I just came back from the ECCS 2010 in Lisbon and want to share some of the great talks with you as long as the videos are not yet there. The talks in the actual conference were not as good as expected, but luckily there were fabulously organized satellite meetings. Especially good was the High Throughput Humanities workshop which was excellently organized by Riley Crane , Gourab Ghoshal, Sune Lehmann, and Max Schich.They provided the audience with a great variety of interesting topics well presented by enthusiastic speakers (which was kind of a contrast to the actual conference).
The talk that I certainly liked the most was the one by Sebastian Ahnert with the title: "Mapping Flavour Space". He came up with an experiment to test the hypothesis that "pairs of foods which share chemical flavour compounds also taste well together". To do so, he analyzed thousands of recipes all over the world and checked whether the ingredients rather share chemical flavour components or not. The article is not yet out but I'll keep you updated on this.
Also extremely interesting was the talk by Alan Mislove who has analyzed several large online social networks. One of the cool project he shows is Twittermood: it is a dynamic map for which he first evaluated tweets from a given region at a given time corresponding to their mood and then showed the active regions on an density-preserving map. It shows periodic pattern on different time scales but also that the west coast is consistently happier than the east coast. California, here we come! Of course there are technial difficulties due to the automatic mood detection. The algorithm is of course not able to detect irony or slang. So, when a Californian says 'that's sick' it does not necessarily mean she is in a bad mood ;-)

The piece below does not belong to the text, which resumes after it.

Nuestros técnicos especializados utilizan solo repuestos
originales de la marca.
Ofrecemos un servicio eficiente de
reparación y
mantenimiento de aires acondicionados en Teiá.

Unfortunately, I missed the other talks before lunch since I had to give my talk on one-mode projections of bipartite graphs in the workshop Science of Complex Networks. After lunch I enjoyed the talk by Sang Hoon Lee on "Googling social interactions" which appeared shortly beforehand in PLoS ONE. In this work they simply test for a group of n persons how often Google can find them on the same page. They interpret the number (with some caution) as the degree to which the two persons are interacting. They did a very interesting pre-election analysis of the changing social interactions between the most important members of the two parties. The approach is of course not without problems: Google does not give definite counts of the number of pages it found and it does not make sure that all of the pages are sufficiently different. Second, people might be named in a given article or blog but simply because they are doing the same (candidate for a seat) but not because they did something together. Third, people might be named together because they actually hate each other. Lee et al. did a good job of describing these difficulties. Still, such an analysis might reveal new and totally unforeseen connections that can then be analyzed with better relational data. For me, it is an ideal method to find the 'needle in the haystack' with a big fork before analyzing whether the needle is made of steel or of gold. Thus, with the necessary caution this new approach might be a very interesting first step for a large scale network analysis.

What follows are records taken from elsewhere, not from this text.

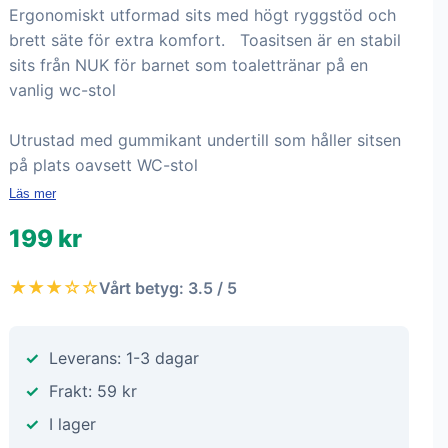
Ergonomiskt utformad sits med högt ryggstöd och
brett säte för extra komfort. Toasitsen är en stabil
sits från NUK för barnet som toalettränar på en
vanlig wc-stol
Utrustad med gummikant undertill som håller sitsen
på plats oavsett WC-stol
Läs mer
199 kr
★★★☆☆
Vårt betyg: 3.5 / 5
Leverans: 1-3 dagar
Frakt: 59 kr
I lager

Sang Hoon is now with Petter Holme who gave an interesting talk on "Networks of Internet mediated prostitution". Basically, the research was on a forum where men can rate female prostitutes in Brasil. As always, he was witty and self-ironic. I liked it that he cited a statement from a famous scientist (Elizabeth Pisani) on HIV that made a blog entry with the title "Swedes make sex boring, even in Brazil" ;-) I don't agree with her on this one: it is actually a difficult topic for a scientist and I think they did a good job in presenting the data. Anyway, she also has a very interesting perspective on complex systems so make sure you see her TED talk.
I also liked Alexander Mehler's talk about categorization inconsistencies in Wikipedia a lot. Of course, if a categorization was perfect, it should be a tree or maybe a DAG. That is not what happens in Wikipedia, however, it is almost nearly a DAG. It seems that the paper itself is not yet out, but check his homepage to find related papers.
The talk by Leif Isaksen was quite funny. He and his group got a Google award by proposing a good project on what one could do with Google books. They proposed to scan through them and identify places, if possible in the timely order in which they come up in the book. The information can then be used to visualize the action in a single book or series, or to find all books in which a certain place is named. This sounds far more easy than it actually is. Of course, many cities have quite different names in different languages (and they might be named by any of them, even if the book is English), the name of a city can change over time (Lisbon has been Olissipo earlier :-)), the name can be a common word in a text (as stated in the talk there is a city called 'A' and one called 'B'), and finally, there can be different cities with the same name. So, it will be interesting to see how the project evolves.